News emerged last week of a major shakeup of the organisation, which will also impact Data61 – the newly merged entity combining CSIRO’s ICT group and NICTA.
In a statement describing CSIRO’s Strategy 2020 Marshall said; “We have planned new investment in digital technology and big data, largely through our newest business unit – Data 61. We’ll also use big data to find the next generation of resources, and will work with industry and universities to get more from ore. Precision agriculture is an area where we can get huge productivity gains and our health services are also ripe for this type of disruption so we will be accelerating our work in both these spaces.”
However Marshall also confirmed that the organisation would be exiting some areas, although he was adamant that there would be no net loss of jobs – even though 350 current employees will be retrenched over the next two years as a result of the reorganisation.
Data 61 will face some job losses, though largely due to duplication following the CSIRO-NICTA merger.
The retrenchments were condemned by the Community and Public Sector Union and CSIRO Staff Association. CPSU National Secretary Nadine Flood said that; “The fact this gutting of the CSIRO is being modelled on Netflix and Silicon Valley shows how hollow and warped Prime Minister Malcolm Turnbull’s innovation rhetoric really is. Taxpayer spending on science should be about improving Australian lives now and in the future, not moving CSIRO to a business model based on speculative investment rather than real science.

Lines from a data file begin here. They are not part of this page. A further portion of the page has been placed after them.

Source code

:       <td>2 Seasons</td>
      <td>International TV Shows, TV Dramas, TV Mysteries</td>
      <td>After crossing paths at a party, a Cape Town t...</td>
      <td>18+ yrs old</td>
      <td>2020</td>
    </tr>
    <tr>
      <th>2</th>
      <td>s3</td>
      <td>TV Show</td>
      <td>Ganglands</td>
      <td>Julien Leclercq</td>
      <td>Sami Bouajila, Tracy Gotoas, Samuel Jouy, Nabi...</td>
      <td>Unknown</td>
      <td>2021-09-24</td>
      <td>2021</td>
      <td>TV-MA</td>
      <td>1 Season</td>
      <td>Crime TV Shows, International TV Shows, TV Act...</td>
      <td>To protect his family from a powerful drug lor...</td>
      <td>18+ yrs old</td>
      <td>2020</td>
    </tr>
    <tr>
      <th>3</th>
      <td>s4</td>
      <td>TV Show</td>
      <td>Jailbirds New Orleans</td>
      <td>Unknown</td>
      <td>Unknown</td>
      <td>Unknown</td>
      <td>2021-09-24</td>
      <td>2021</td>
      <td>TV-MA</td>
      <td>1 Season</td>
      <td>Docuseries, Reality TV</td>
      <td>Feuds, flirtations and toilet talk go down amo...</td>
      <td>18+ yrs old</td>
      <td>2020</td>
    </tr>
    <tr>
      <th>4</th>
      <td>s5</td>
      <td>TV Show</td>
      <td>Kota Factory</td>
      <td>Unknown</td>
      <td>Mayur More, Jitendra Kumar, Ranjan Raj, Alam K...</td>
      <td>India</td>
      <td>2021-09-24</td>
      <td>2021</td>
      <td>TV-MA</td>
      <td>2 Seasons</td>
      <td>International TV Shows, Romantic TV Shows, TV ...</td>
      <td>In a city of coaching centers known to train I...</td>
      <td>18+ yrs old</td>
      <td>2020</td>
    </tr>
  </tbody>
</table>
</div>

“IT start-ups might be agile, but deep science cannot be simply switched on and off again. Just because there are less buzz words to describe a laboratory that excels in detailed, long-term measurement, analysis and modelling, it does not make it irrelevant.”
One area under threat is climate science, with Marshall saying that the raw science would be left to university researchers.
Australian Academy of Science president Andrew Holmes said that there was now “serious concern about Australia’s future capacity to conduct climate and environmental science and our ability to contribute to the global monitoring of climate change.”